**Your assignment:** Please copy every line from the records below that contains the string "hand".

**Task input:**

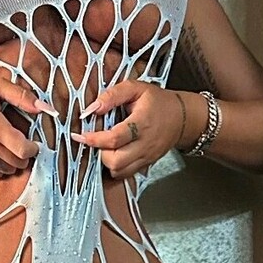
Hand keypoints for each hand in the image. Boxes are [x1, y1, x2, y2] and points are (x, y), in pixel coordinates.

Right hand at [0, 67, 47, 177]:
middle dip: (24, 155)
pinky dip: (0, 166)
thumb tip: (45, 108)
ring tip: (8, 147)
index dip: (33, 148)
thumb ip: (22, 96)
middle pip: (17, 162)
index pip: (23, 150)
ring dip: (12, 161)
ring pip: (7, 170)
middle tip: (22, 143)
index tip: (33, 143)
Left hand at [78, 81, 195, 179]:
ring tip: (104, 147)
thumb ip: (112, 95)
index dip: (94, 139)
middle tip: (95, 141)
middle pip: (115, 161)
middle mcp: (144, 144)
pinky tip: (113, 154)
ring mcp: (146, 157)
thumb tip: (92, 108)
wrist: (182, 118)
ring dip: (106, 162)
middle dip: (100, 153)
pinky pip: (126, 174)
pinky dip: (115, 168)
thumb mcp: (136, 88)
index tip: (80, 135)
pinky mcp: (146, 164)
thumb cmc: (157, 102)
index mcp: (141, 123)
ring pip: (119, 171)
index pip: (114, 138)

**Output of the exercise:**
Hand keypoints for each hand in the image. Boxes are [x1, y1, x2, y2] and points are (x, y), in pixel coordinates.
Right hand at [0, 67, 47, 177]:
Left hand at [78, 81, 195, 179]:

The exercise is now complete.